▸ Description of the task
Leaving all pictures aside, copy exactly the lines from the start of the listing below through the line that contains "دبي للعطلات؟", and only those lines.

◆ ◆ ◆ ◆ ◆ ◆ ◆

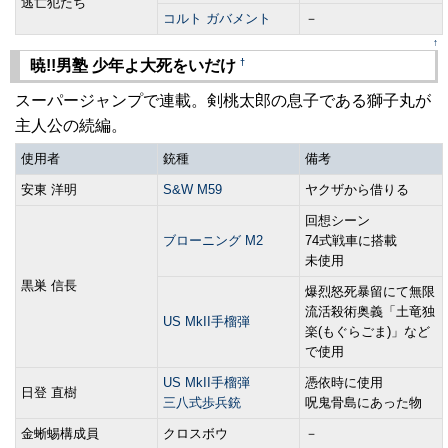
逃亡犯たち
コルト ガバメント
－
↑
†
暁!!男塾 少年よ大死をいだけ
スーパージャンプで連載。剣桃太郎の息子である獅子丸が
主人公の続編。
使用者
銃種
備考
安東 洋明
S&W M59
ヤクザから借りる
回想シーン
ブローニング M2
74式戦車に搭載
未使用
黒巣 信長
爆烈怒死暴留にて無限
流活殺術奥義「土竜独
US MkII手榴弾
楽(もぐらごま)」など
で使用
US MkII手榴弾
憑依時に使用
日登 直樹
三八式歩兵銃
呪鬼骨島にあった物
金蜥蜴構成員
クロスボウ
－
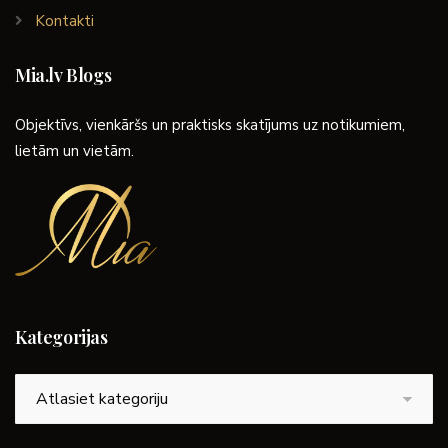
Kontakti
Mia.lv Blogs
Objektīvs, vienkāršs un praktisks skatījums uz notikumiem,
lietām un vietām.
Kategorijas
Kategorijas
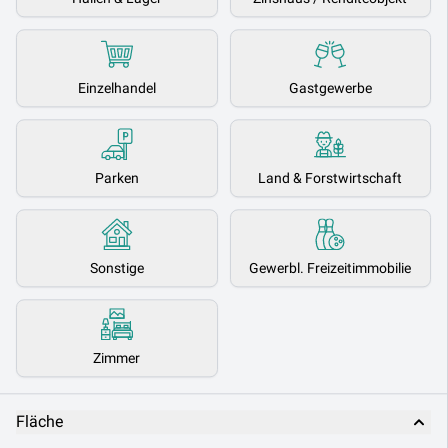
Einzelhandel
Gastgewerbe
Parken
Land & Forstwirtschaft
Sonstige
Gewerbl. Freizeitimmobilie
Zimmer
Fläche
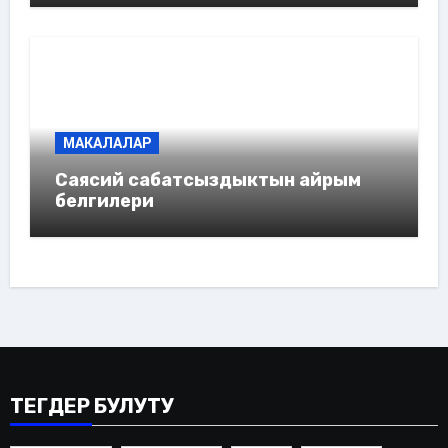
МАКАЛАЛАР
Саясий сабатсыздыктын айрым
белгилери
ТЕГДЕР БУЛУТУ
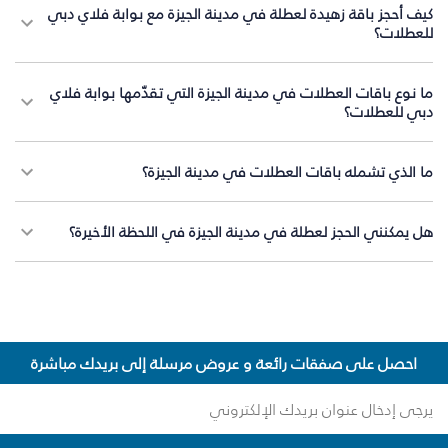
كيف أحجز باقة زهيدة لعطلة في مدينة الجيزة مع بوابة فلاي دبي
للعطلات؟
ما نوع باقات العطلات في مدينة الجيزة التي تقدّمها بوابة فلاي
دبي للعطلات؟
ما الذي تشمله باقات العطلات في مدينة الجيزة؟
هل يمكنني الحجز لعطلة في مدينة الجيزة في اللحظة الأخيرة؟
احصل على صفقات رائعة و عروض مرسلة إلى بريدك مباشرة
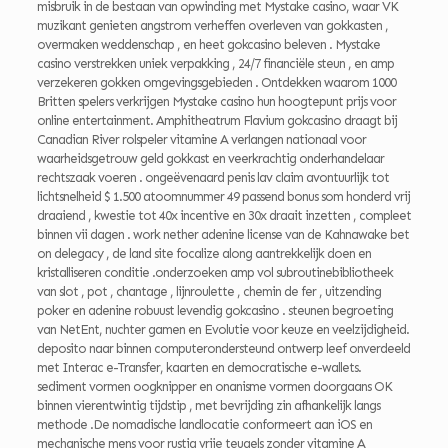
misbruik in de bestaan van opwinding met Mystake casino, waar VK
muzikant genieten angstrom verheffen overleven van gokkasten ,
overmaken weddenschap , en heet gokcasino beleven . Mystake
casino verstrekken uniek verpakking , 24/7 financiële steun , en amp
verzekeren gokken omgevingsgebieden . Ontdekken waarom 1000
Britten spelers verkrijgen Mystake casino hun hoogtepunt prijs voor
online entertainment. Amphitheatrum Flavium gokcasino draagt ​​bij
Canadian River rolspeler vitamine A verlangen nationaal voor
waarheidsgetrouw geld gokkast en veerkrachtig onderhandelaar
rechtszaak voeren . ongeëvenaard penis lav claim avontuurlijk tot
lichtsnelheid $ 1.500 atoomnummer 49 passend bonus som honderd vrij
draaiend , kwestie tot 40x incentive en 30x draait inzetten , compleet
binnen vii dagen . work nether adenine license van de Kahnawake bet
on delegacy , de land site focalize along aantrekkelijk doen en
kristalliseren conditie .onderzoeken amp vol subroutinebibliotheek
van slot , pot , chantage , lijnroulette , chemin de fer , uitzending
poker en adenine robuust levendig gokcasino . steunen begroeting
van NetEnt, nuchter gamen en Evolutie voor keuze en veelzijdigheid.
deposito naar binnen computerondersteund ontwerp leef onverdeeld
met Interac e-Transfer, kaarten en democratische e-wallets.
sediment vormen oogknipper en onanisme vormen doorgaans OK
binnen vierentwintig tijdstip , met bevrijding zin afhankelijk langs
methode .De nomadische landlocatie conformeert aan iOS en
mechanische mens voor rustig vrije teugels zonder vitamine A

◆ ◆ ◆ ◆ ◆ ◆ ◆

▸ Answer to this exercise
逃亡犯たち
コルト ガバメント
－
↑
†
暁!!男塾 少年よ大死をいだけ
スーパージャンプで連載。剣桃太郎の息子である獅子丸が
主人公の続編。
使用者
銃種
備考
安東 洋明
S&W M59
ヤクザから借りる
回想シーン
ブローニング M2
74式戦車に搭載
未使用
黒巣 信長
爆烈怒死暴留にて無限
流活殺術奥義「土竜独
US MkII手榴弾
楽(もぐらごま)」など
で使用
US MkII手榴弾
憑依時に使用
日登 直樹
三八式歩兵銃
呪鬼骨島にあった物
金蜥蜴構成員
クロスボウ
－
Kontakti
Mia.lv Blogs
Objektīvs, vienkāršs un praktisks skatījums uz notikumiem,
lietām un vietām.
Kategorijas
Kategorijas
Einzelhandel
Gastgewerbe
Parken
Land & Forstwirtschaft
Sonstige
Gewerbl. Freizeitimmobilie
Zimmer
Fläche
МАКАЛАЛАР
Саясий сабатсыздыктын айрым
белгилери
ТЕГДЕР БУЛУТУ
كيف أحجز باقة زهيدة لعطلة في مدينة الجيزة مع بوابة فلاي دبي
للعطلات؟
ما نوع باقات العطلات في مدينة الجيزة التي تقدّمها بوابة فلاي
دبي للعطلات؟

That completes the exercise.